CodePudding user response:

In the Model() class documentation, the model.fit() has the following signature:

fit(
    x=None,
    y=None,
    batch_size=None,
    epochs=1,
    verbose='auto',
    callbacks=None,
    validation_split=0.0,
    validation_data=None,
    shuffle=True,
    class_weight=None,
    sample_weight=None,
    initial_epoch=0,
    steps_per_epoch=None,
    validation_steps=None,
    validation_batch_size=None,
    validation_freq=1,
    max_queue_size=10,
    workers=1,
    use_multiprocessing=False
)

You can clearly notice that the class_weight parameter is None, by default.

The documentation also mentions that this is an optional parameter:

Optional dictionary mapping class indices (integers) to a weight (float) value, used for weighting the loss function (during training only).

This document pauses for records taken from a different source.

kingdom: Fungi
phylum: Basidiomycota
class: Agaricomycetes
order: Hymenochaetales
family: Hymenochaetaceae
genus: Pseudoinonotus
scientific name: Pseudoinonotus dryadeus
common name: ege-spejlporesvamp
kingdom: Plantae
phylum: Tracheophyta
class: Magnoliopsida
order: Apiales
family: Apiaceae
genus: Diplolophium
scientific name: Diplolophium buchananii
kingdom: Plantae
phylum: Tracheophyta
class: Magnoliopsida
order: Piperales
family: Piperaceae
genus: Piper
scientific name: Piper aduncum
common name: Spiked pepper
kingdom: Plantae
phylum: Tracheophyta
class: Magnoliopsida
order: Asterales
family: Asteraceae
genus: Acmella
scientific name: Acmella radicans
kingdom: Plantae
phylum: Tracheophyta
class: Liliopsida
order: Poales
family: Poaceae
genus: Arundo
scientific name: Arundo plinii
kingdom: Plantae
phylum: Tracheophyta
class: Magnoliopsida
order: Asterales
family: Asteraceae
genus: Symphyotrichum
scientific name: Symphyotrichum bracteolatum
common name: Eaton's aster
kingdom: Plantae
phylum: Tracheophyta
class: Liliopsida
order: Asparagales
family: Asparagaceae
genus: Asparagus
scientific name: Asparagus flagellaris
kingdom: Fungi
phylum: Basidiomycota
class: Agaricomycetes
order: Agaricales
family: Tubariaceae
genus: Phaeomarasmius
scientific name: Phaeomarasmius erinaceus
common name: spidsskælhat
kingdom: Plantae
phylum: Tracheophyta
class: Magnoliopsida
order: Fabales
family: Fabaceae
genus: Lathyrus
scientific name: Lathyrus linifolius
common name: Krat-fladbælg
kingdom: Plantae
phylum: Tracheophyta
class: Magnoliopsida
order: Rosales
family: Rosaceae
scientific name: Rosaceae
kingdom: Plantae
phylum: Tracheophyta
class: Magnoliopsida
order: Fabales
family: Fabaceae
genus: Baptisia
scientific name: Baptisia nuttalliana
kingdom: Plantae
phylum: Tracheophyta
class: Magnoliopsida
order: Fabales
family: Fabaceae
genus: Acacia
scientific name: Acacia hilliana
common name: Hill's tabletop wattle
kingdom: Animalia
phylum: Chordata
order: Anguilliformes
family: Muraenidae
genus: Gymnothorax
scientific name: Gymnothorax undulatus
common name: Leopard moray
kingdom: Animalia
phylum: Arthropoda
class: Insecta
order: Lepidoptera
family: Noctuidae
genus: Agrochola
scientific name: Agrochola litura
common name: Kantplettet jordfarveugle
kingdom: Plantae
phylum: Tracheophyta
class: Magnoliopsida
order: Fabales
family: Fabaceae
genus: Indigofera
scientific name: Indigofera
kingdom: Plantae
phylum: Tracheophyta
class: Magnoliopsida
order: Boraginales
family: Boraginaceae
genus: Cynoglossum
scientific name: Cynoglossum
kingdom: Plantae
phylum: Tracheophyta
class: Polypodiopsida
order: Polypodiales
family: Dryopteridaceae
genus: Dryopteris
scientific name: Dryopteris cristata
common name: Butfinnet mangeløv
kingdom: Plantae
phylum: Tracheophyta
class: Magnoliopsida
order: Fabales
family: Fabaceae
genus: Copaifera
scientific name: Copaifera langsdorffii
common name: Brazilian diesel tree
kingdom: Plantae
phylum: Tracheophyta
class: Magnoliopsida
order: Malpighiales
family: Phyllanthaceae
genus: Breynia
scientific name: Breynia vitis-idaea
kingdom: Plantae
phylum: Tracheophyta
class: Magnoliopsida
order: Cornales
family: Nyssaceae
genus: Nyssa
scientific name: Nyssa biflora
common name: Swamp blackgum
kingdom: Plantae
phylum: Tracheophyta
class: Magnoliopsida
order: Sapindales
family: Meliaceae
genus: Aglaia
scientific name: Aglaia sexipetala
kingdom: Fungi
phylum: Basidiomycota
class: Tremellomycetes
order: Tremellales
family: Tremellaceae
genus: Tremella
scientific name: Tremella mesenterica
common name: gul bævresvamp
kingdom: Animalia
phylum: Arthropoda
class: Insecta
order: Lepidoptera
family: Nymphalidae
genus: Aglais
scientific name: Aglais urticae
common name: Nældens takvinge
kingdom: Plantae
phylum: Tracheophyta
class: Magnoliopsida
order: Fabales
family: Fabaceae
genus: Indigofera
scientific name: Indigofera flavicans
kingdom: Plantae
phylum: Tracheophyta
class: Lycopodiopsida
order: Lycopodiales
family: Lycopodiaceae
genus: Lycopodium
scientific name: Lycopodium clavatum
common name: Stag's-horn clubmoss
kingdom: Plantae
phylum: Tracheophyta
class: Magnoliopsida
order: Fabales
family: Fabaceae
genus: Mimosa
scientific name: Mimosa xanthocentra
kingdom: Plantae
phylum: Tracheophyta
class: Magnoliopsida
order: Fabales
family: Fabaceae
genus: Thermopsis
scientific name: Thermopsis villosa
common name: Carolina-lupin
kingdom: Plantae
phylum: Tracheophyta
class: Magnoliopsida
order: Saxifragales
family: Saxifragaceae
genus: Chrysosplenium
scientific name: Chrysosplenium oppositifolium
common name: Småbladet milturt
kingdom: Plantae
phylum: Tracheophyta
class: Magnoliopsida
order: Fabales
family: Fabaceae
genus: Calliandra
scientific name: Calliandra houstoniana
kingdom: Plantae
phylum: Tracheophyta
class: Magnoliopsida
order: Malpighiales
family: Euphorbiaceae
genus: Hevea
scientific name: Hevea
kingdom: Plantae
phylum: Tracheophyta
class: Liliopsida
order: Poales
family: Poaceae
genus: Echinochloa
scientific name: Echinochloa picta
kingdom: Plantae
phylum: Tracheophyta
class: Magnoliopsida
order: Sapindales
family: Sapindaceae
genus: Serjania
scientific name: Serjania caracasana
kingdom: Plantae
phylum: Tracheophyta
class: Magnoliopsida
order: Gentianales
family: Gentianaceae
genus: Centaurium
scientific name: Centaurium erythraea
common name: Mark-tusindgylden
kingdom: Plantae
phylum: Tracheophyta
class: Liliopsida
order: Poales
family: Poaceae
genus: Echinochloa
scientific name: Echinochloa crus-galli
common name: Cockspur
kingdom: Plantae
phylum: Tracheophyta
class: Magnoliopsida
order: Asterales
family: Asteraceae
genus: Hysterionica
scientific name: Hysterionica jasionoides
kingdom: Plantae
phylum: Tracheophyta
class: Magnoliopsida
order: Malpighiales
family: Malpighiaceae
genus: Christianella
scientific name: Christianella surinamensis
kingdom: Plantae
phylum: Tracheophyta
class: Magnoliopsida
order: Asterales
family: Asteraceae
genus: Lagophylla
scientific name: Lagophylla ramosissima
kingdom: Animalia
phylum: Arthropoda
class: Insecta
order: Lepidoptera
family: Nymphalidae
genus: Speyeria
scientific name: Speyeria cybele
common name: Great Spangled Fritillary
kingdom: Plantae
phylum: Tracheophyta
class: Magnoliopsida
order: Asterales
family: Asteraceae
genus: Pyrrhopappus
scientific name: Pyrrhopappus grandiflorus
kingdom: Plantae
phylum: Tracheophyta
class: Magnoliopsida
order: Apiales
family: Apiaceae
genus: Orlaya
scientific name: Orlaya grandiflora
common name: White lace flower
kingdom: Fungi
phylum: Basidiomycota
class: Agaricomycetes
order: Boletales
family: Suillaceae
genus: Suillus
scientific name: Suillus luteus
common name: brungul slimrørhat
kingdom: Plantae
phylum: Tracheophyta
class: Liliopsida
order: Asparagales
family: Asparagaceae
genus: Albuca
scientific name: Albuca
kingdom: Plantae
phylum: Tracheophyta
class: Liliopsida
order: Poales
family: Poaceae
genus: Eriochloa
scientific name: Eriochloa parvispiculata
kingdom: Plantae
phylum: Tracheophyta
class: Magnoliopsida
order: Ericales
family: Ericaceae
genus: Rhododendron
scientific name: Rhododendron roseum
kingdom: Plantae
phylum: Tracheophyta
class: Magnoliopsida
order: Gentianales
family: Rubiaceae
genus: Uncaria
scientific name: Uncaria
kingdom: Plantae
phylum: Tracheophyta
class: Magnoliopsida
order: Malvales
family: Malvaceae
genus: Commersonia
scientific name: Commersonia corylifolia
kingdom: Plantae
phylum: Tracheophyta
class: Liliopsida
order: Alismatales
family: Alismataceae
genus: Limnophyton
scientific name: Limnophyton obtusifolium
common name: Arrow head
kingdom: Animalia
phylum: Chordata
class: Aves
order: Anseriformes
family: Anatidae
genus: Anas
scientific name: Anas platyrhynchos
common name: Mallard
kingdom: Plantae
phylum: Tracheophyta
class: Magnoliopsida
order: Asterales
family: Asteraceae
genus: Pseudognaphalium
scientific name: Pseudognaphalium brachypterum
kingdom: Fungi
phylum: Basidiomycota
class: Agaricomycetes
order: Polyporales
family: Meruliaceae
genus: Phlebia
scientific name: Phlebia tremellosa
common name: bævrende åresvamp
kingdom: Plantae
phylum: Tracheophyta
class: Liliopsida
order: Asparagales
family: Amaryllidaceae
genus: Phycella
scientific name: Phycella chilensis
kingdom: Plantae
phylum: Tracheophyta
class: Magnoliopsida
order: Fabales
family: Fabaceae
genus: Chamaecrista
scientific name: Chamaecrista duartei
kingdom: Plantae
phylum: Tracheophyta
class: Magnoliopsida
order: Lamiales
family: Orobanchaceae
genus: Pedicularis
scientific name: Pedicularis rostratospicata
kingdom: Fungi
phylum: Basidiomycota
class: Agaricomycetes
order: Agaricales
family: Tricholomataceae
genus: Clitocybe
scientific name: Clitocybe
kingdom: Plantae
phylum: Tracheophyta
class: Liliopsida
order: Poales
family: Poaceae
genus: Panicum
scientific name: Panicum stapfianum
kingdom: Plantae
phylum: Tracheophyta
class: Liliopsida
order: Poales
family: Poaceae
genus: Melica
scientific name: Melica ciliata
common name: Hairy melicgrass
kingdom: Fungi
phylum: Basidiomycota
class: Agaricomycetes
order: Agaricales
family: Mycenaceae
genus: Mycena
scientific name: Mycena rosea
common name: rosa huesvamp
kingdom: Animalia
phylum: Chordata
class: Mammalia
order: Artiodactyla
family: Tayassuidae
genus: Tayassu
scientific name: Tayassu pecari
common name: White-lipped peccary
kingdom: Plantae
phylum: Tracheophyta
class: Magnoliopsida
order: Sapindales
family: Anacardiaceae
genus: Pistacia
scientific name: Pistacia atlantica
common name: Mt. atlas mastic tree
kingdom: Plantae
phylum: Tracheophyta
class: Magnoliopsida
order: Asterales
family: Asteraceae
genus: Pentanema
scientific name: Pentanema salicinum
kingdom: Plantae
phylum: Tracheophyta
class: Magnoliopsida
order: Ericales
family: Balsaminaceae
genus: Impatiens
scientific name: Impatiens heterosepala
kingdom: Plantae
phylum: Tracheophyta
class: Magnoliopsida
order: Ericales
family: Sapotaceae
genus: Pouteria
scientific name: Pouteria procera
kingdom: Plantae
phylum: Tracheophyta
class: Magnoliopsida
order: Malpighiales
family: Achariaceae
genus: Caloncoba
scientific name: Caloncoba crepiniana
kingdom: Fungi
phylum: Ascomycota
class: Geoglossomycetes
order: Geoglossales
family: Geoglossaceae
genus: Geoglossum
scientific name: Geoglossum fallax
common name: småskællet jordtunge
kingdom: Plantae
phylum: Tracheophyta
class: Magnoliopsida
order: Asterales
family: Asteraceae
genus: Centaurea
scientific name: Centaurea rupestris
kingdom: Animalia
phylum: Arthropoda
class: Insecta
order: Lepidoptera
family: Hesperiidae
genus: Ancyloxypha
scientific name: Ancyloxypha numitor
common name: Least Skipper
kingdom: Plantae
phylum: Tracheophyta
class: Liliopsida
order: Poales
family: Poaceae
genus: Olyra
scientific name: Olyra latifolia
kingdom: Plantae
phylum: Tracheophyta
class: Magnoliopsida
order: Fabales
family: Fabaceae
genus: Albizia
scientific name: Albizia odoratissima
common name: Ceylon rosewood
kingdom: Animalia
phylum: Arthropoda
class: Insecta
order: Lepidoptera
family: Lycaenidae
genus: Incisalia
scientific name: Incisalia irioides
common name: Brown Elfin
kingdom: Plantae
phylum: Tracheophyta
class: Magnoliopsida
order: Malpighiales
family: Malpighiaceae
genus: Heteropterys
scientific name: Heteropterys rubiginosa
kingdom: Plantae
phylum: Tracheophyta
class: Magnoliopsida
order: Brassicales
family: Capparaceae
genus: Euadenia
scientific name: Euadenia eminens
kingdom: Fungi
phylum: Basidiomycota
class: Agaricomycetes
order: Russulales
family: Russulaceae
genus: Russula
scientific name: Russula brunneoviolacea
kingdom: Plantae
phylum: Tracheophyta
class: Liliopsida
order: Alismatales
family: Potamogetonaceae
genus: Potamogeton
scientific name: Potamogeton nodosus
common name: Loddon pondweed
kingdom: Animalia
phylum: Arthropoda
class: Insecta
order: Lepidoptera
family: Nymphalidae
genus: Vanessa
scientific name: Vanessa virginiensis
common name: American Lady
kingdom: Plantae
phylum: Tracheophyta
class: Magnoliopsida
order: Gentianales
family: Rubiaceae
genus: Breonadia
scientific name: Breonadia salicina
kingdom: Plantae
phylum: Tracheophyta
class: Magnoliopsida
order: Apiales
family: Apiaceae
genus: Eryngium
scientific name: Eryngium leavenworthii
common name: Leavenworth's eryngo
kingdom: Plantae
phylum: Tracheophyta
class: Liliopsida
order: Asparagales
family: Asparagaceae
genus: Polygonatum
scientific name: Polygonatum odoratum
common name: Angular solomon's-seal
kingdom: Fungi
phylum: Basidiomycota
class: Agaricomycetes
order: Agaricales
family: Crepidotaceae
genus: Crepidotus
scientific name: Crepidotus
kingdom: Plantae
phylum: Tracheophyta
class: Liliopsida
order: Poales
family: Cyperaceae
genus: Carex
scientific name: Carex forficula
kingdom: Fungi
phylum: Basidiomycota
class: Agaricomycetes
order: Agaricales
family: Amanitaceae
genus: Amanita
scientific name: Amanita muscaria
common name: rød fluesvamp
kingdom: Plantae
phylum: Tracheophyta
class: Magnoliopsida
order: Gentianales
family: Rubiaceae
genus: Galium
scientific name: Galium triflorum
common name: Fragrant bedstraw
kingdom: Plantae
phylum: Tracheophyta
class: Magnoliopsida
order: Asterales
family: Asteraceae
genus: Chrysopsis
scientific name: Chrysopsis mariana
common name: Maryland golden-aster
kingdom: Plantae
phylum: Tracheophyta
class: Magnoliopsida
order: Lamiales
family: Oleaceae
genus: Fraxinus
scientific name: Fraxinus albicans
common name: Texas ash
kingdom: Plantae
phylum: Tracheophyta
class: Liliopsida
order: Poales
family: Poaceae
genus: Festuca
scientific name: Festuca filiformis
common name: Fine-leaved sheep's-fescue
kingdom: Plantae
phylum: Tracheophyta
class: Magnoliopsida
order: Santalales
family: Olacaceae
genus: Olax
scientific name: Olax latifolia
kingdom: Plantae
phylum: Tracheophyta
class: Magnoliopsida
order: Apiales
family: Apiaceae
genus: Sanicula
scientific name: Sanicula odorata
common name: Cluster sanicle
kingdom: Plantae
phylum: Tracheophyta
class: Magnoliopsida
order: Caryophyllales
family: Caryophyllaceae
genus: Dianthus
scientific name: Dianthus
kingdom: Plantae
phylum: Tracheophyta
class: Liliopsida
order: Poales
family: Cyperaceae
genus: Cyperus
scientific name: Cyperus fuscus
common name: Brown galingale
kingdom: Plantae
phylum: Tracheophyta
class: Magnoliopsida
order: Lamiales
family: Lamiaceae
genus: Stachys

This can be useful to tell the model to "pay more attention" to samples from an under-represented class.

Example (a mistake for class_1 is penalized 10 times more than a mistake for class_0):

class_weight = {0:1,
                1:10}

PS: The statements are indeed a little bit misleading, in the sense that one can infer that if you have 2 classes with 90 and 10 samples respectively, the "weight" of the class is its number, but in fact what the explanation intends to convey is a synonym to saying "the model will not prioritize class 2 with 10 points over class 1 with 90 points, it's the overrepresentation of the latter (basic frequency) which counts more".

In other words, what it tells you is that the basic cross-entropy loss function (be it binary or multiclass) will favor the overrepresented class in absence of specific constraints/parameters from the developer.

This is indeed a correct affirmation, hence the necessity of tackling the imbalance via this class_weighting scheme in this situation.